While the cracks that appeared when he was under the cosh will raise some questions, the stellar 245-yard approach to the final hole that gave him a putt for victory is all the evidence he needs to know that this is just a blip, a technical tic he will learn to control under pressure.

“When you go out with a two-shot lead, you have to play well and you have to go out and win the thing, and if I had of won today, I would have counted myself very lucky,” McIlroy said. “Just got to pick myself up, get back at it and try and get myself back into contention at Doral next week and try and get the job done then.”

Considering that McIlroy got to 13 under par through five holes of the final round, it beggars belief that eight under made the playoff.

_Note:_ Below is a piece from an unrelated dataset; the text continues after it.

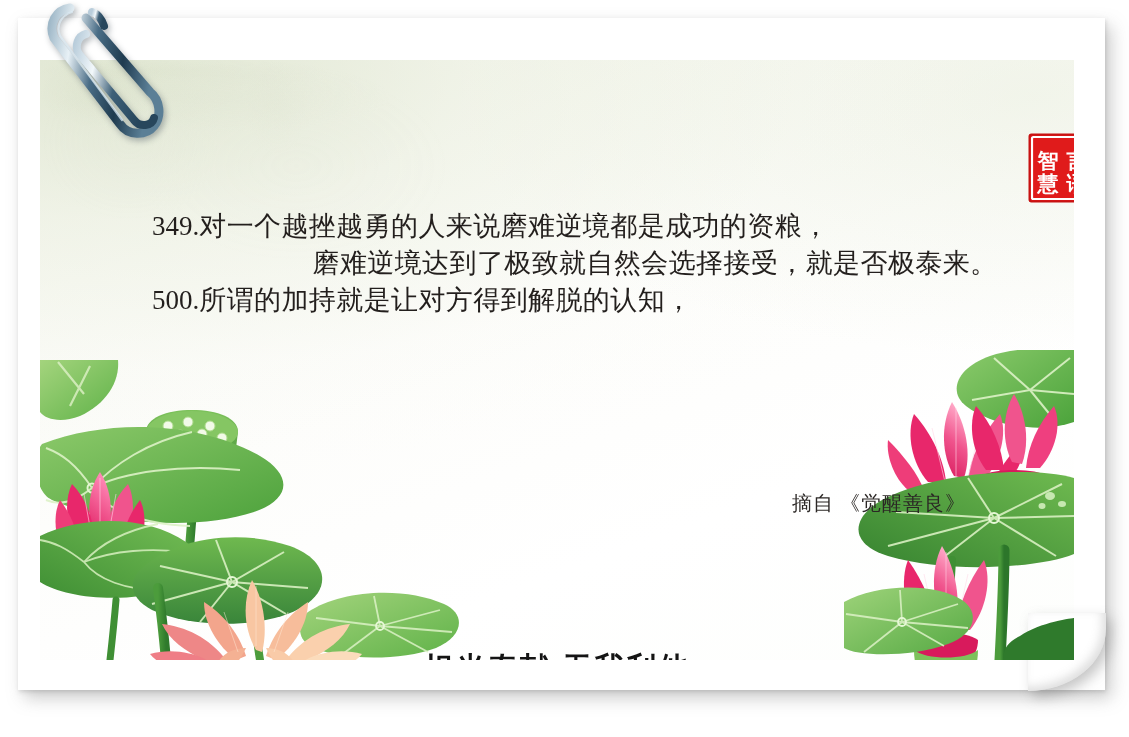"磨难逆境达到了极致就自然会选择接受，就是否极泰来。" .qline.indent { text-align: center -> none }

“If you told me eight‑under was in a playoff, I would have said B.S,” said Ryan Palmer, who missed a four-foot par putt at the last to get to nine under before gratefully joining McIlroy, Henley and Russell Knox in extra time.

What's clear from Sunday is that McIlroy’s pull under pressure is still there.

Nicklaus tried to remind McIlroy that he wasn’t exactly taking on Miller, Palmer, Weiskopf, Trevino or Watson coming down the stretch but a couple of guys called Russell and a youngster who had all but disappeared off the face of the planet since his maiden PGA Tour win in Hawaii 14 months ago.

“When you haven’t won for a while, it’s tough,” Nicklaus said. “This is not an easy Tour out here. Everybody plays well and he is going to be nervous coming down the stretch. I had a little conversation with him a couple of years ago and we talked about trying to do more than you think you can.”

He started well but when it rivals refused to go away and he made some mistakes, he pulled so many shots that the bogeys mounted and his putter simply wasn’t hot enough to put out the fires.

As Lee Westwood pointed out following the 2011 Masters, when McIlroy’s green jacket challenge disappeared into the cabins left of the 10th: “When he is feeling under pressure, Rory has a hook in his locker.”

Miller described it perfectly afterwards.

“Here’s his swing. It moves here and then it drops just about an inch to put it in the slot. That keeps it down the middle. Today on the back nine he went back here and came right down on the same plane, left. Everything was going left because he didn’t drop it in. Could be from tension, could be from anxiety, whatever, but he was not dropping it in the ol’ slot.”

McIlroy admitted he simply couldn’t play the hold-up shot that’s so crucial in the wind at PGA National.

“There was a lot of holes out there where I was just trying to play these little holdup shots and I was just losing them left. Body was stopping and club was getting past my body. And you know, ironic the cut shot that I needed, I hit at the last and obviously had a putt to win the tournament and didn't quite make it.

“I had my chances. Even had my chance at the last and just wasn't to be. Tough to take at the minute but I'll sleep it off tonight and get back at it.

If he can hit that cut on 18 with all the pressure in the world on his shoulders, you could argue that it really is more technical than mental.

That towering five-wood might just turn out to be heaven sent and what better place than this week’s tilt with Donald Trump’s new-look Blue Monster to prove that he really is the chosen one.